The rest of Schmidt's talk was a grab bag, with the CEO commenting on recent controversies around Google data's, its competition with Facebook, and Google TV.
Addressing "creepy comments": Schmidt laughed off questions about recent comments he made about Google "knowing where you live and what you do." His take: "In the new world, you have to label jokes."
But conference moderator John Battelle pushed Schmidt on Google's in-hot-water status over data breaches. Last week, the Federal Communications Commission said it is investigating whether Google broke the law by inadvertently collecting personal information from Internet users while gathering data for its Street View mapping technology. The Federal Trade Commission opened its own inquiry, but ended it without any action three weeks ago.

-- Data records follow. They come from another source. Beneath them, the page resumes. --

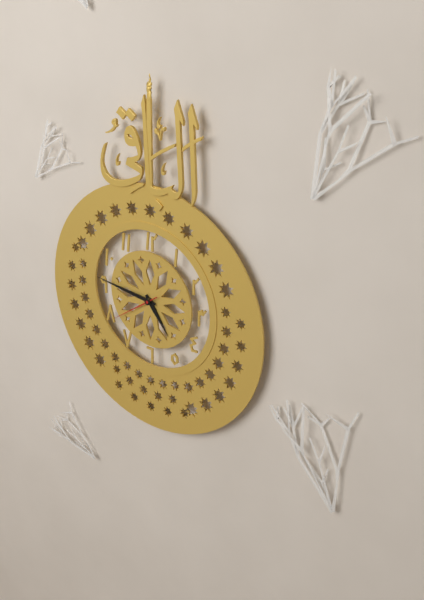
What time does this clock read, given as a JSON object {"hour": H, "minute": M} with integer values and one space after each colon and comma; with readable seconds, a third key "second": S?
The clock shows {"hour": 4, "minute": 46, "second": 39}
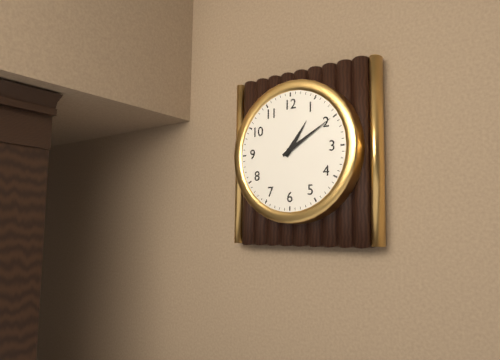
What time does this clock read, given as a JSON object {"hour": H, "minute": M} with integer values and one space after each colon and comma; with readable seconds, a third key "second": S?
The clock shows {"hour": 1, "minute": 10}
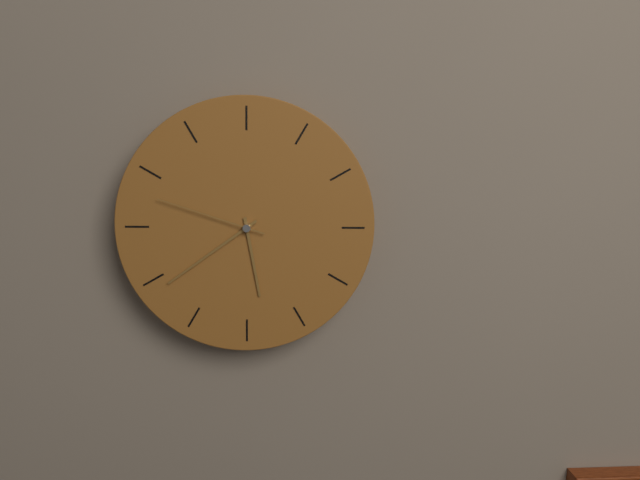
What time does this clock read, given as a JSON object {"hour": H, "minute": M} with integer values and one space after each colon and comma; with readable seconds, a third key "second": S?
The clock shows {"hour": 5, "minute": 39, "second": 48}
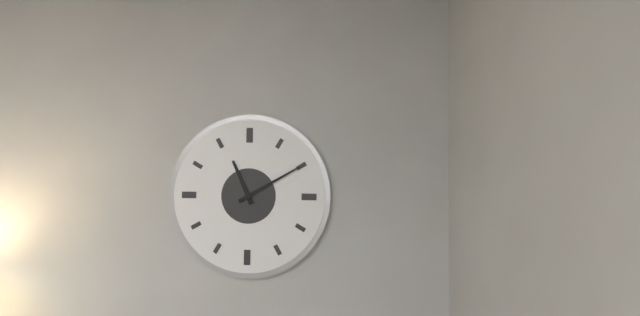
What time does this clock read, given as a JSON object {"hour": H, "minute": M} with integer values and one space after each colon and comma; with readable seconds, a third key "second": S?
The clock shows {"hour": 11, "minute": 10}
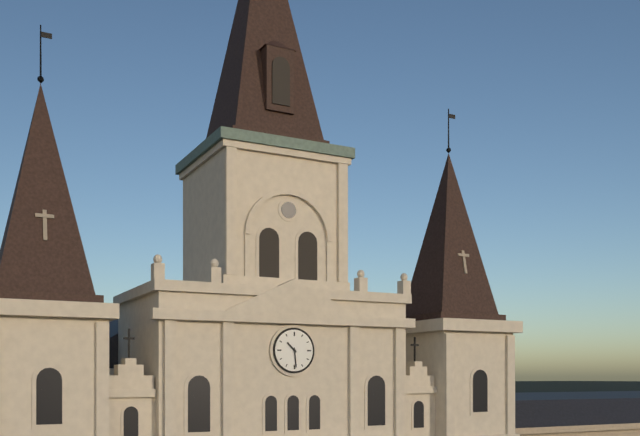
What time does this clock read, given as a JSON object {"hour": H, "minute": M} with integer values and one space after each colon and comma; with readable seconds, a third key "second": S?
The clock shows {"hour": 10, "minute": 29}
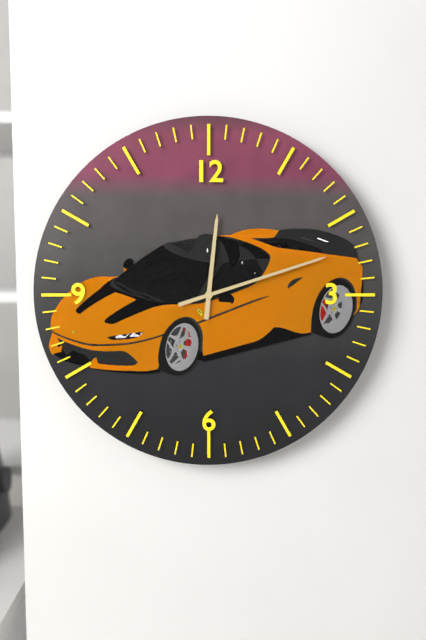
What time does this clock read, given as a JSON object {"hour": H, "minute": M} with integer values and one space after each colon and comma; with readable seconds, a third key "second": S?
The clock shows {"hour": 12, "minute": 12}
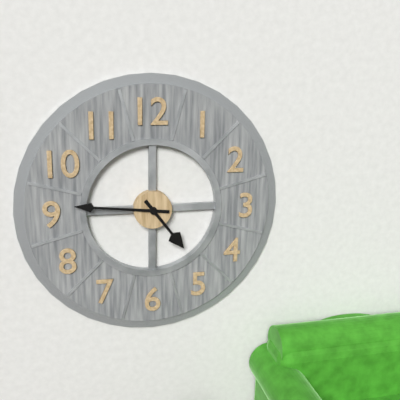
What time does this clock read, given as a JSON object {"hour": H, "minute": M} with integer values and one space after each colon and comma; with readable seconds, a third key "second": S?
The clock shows {"hour": 4, "minute": 46}
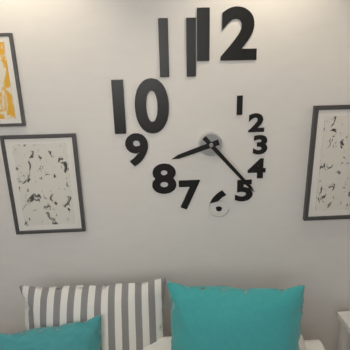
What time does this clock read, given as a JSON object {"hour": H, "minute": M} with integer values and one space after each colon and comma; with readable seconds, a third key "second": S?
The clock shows {"hour": 8, "minute": 23}
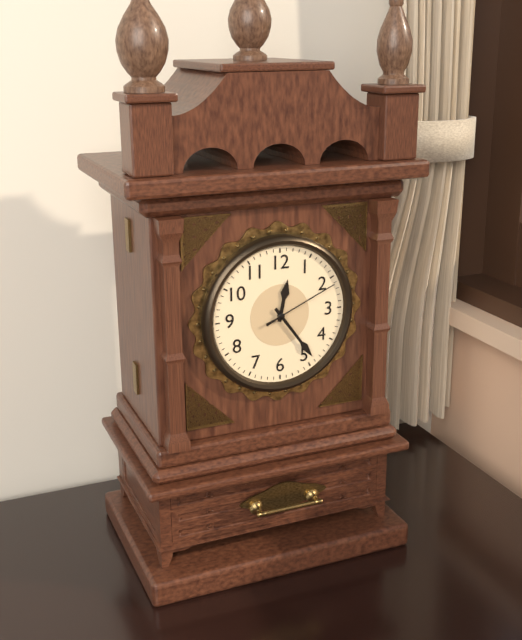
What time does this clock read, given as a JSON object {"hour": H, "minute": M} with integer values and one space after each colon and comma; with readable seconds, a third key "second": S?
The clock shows {"hour": 12, "minute": 24, "second": 11}
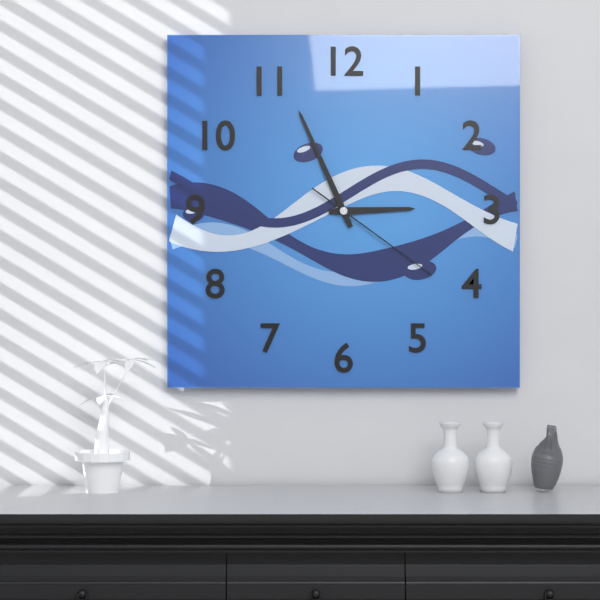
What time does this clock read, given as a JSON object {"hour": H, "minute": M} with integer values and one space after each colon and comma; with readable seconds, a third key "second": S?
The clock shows {"hour": 2, "minute": 56, "second": 21}
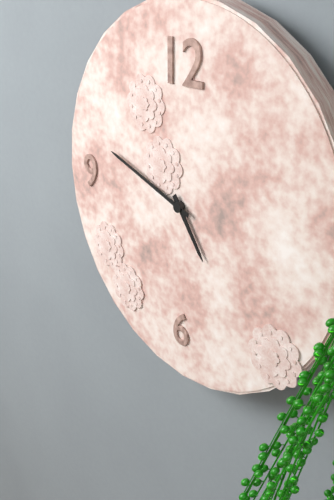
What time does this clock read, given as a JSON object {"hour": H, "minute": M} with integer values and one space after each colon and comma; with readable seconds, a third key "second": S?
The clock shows {"hour": 4, "minute": 48}
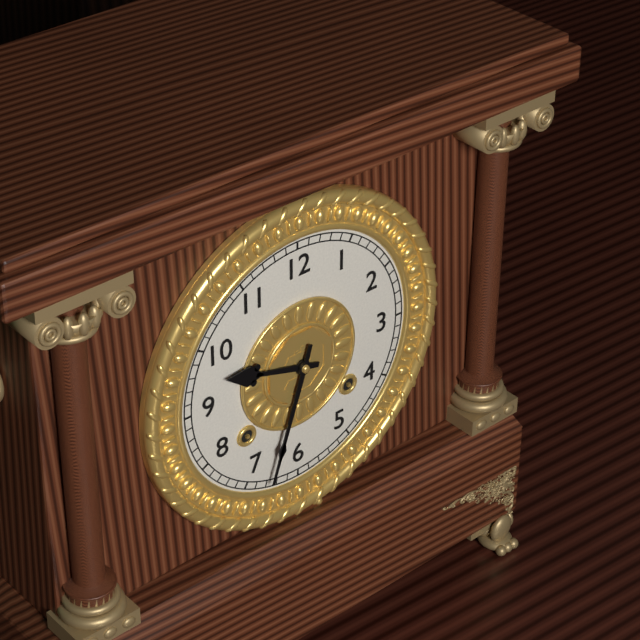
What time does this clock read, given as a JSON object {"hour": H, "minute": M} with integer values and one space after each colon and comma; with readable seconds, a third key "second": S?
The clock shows {"hour": 9, "minute": 33}
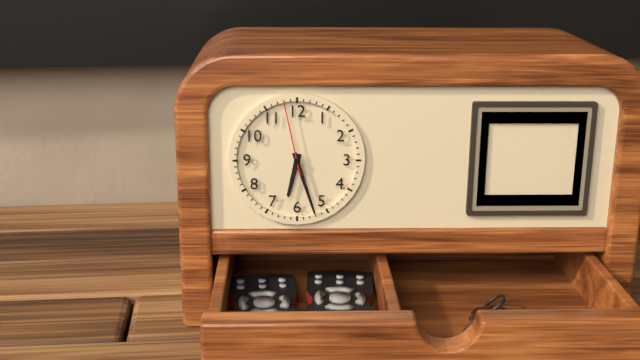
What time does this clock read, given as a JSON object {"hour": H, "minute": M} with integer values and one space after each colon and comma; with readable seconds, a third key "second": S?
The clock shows {"hour": 6, "minute": 27, "second": 58}
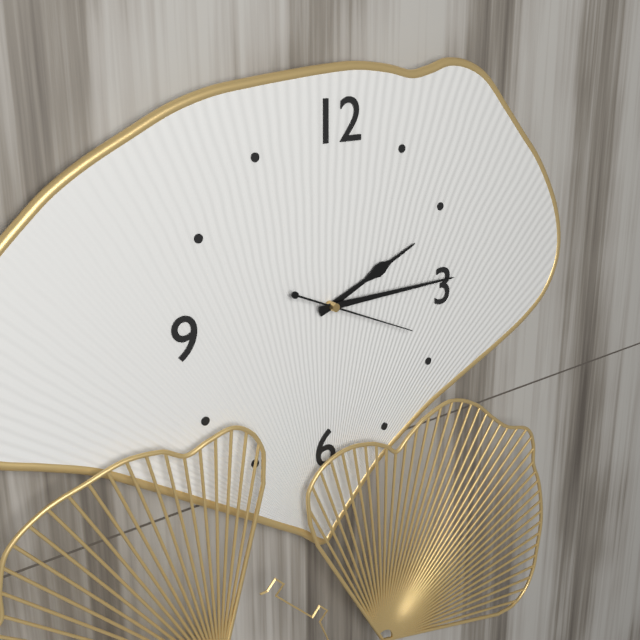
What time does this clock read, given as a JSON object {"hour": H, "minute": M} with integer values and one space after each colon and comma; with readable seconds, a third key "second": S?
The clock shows {"hour": 2, "minute": 15, "second": 19}
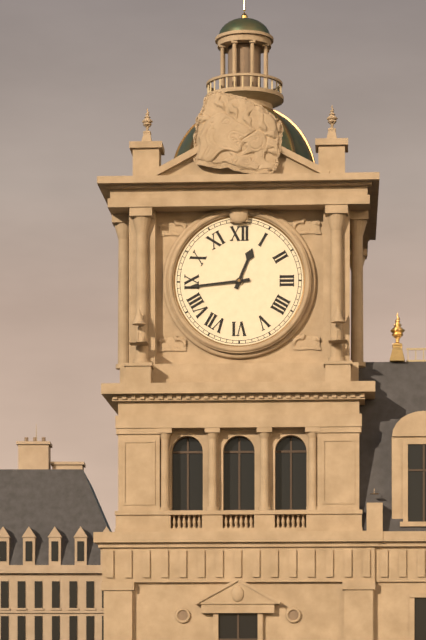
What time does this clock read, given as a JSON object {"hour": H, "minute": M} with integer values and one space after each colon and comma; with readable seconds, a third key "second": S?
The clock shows {"hour": 12, "minute": 44}
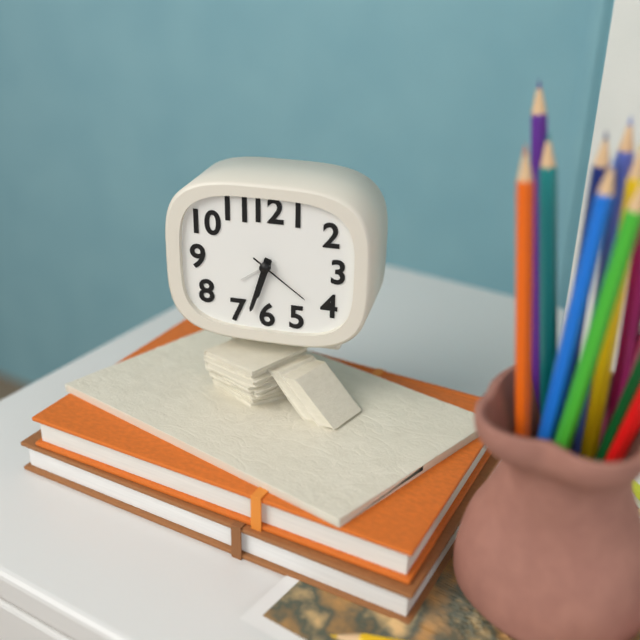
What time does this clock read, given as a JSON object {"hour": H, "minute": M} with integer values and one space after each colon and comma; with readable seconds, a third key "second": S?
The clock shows {"hour": 6, "minute": 33, "second": 21}
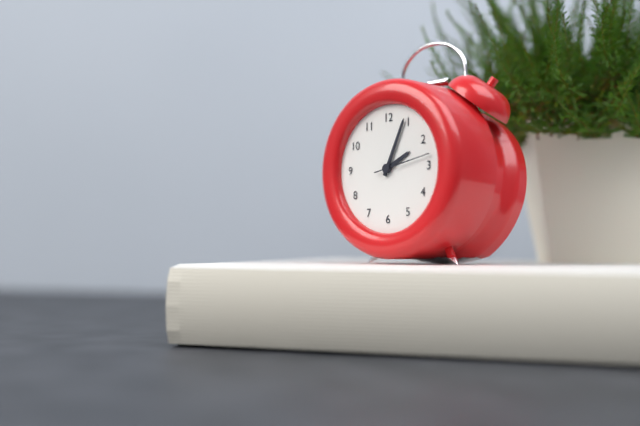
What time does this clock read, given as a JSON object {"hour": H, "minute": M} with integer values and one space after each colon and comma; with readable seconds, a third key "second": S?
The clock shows {"hour": 2, "minute": 4, "second": 13}
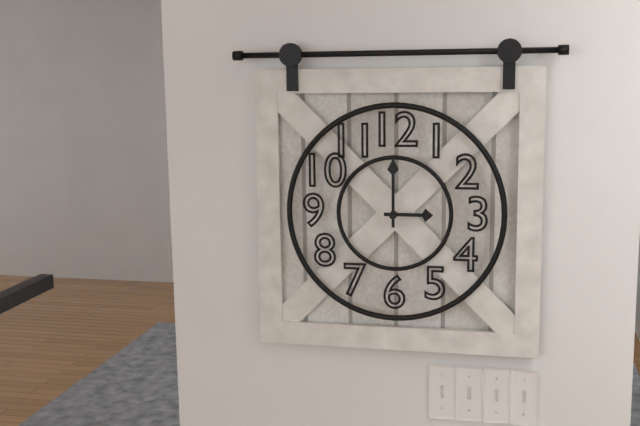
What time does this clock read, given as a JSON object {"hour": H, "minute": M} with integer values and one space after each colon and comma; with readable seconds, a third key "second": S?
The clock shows {"hour": 3, "minute": 0}
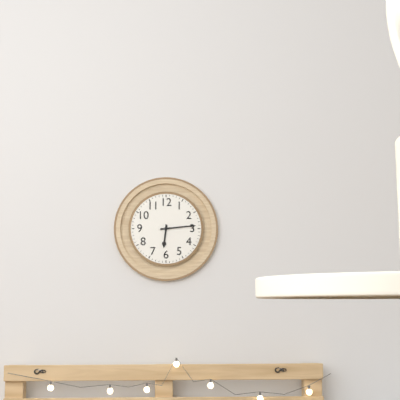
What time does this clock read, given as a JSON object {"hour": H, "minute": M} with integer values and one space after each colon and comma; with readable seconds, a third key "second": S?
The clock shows {"hour": 6, "minute": 14}
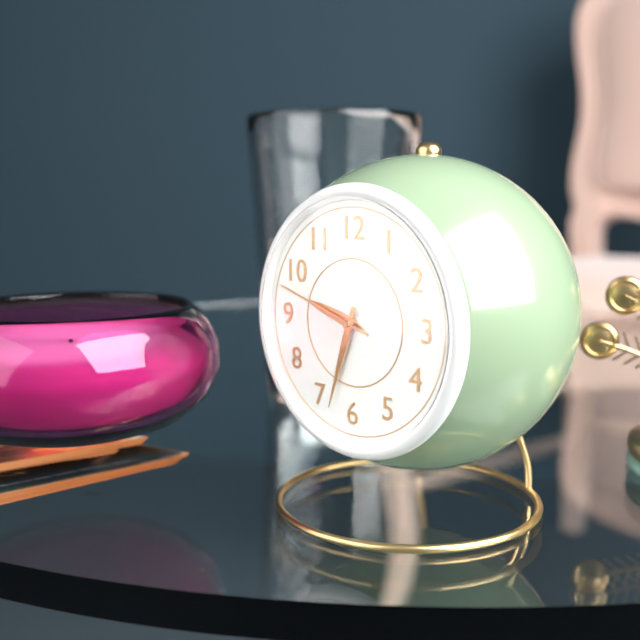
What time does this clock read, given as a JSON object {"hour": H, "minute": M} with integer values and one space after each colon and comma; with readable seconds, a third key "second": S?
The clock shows {"hour": 9, "minute": 33, "second": 48}
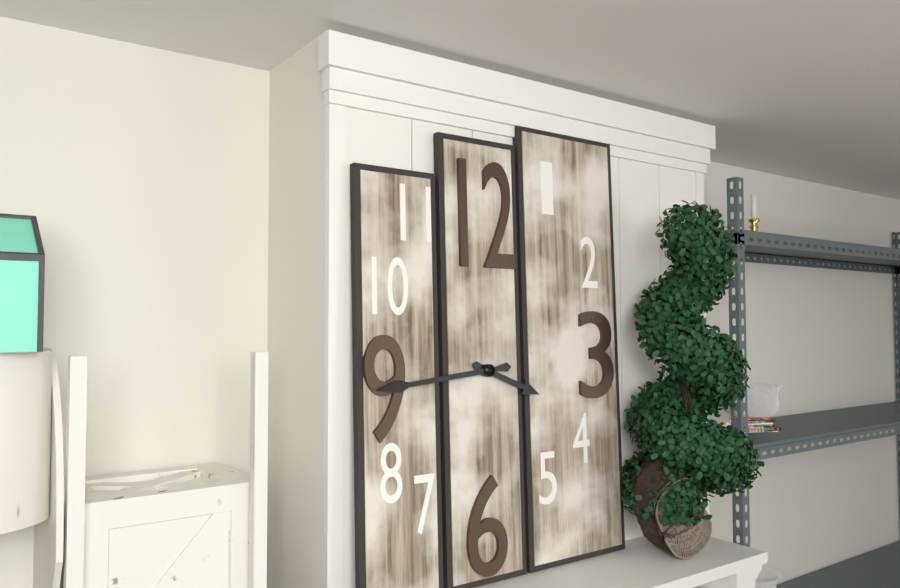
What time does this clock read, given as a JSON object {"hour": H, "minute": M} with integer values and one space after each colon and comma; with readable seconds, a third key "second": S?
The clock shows {"hour": 3, "minute": 44}
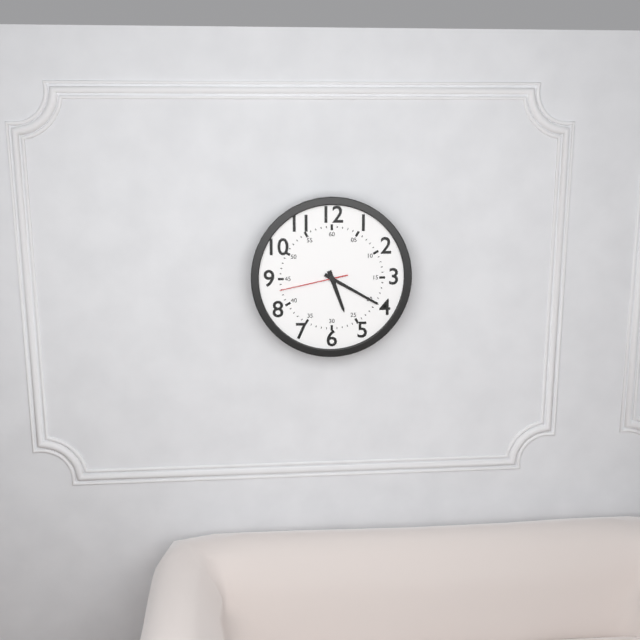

"There's a creepy line we don't want to cross," Schmidt said. "For example, we could track people in real time, or use face recognition -- but we won't."
Schmidt didn't directly answer a question from Battelle about whether Google (GOOG, Fortune 500) is "developing a suite of products around social" that could compete with Facebook in the coming months or years.
"Because of this [atmosphere of] crazy competition, everything we do is seen as competitive," Schmidt said.
Google agrees social information is powerful, he said, citing search as a classic example -- a user can get better search results if they can build on their friends' searches.
Google TV: Schmidt acknowledged issues with finding content for Google TV, a just-launched Internet television platform that brings Web search and other online capabilities to televisions. Major content providers including Fox have refused to allow their shows on the platform.
"No one has fundamentally unified Internet television," Schmidt said. "We understand the industry concern, but at some point ... well, one executive said to me, 'Do you realize you're taking a dumb television and making it smart?"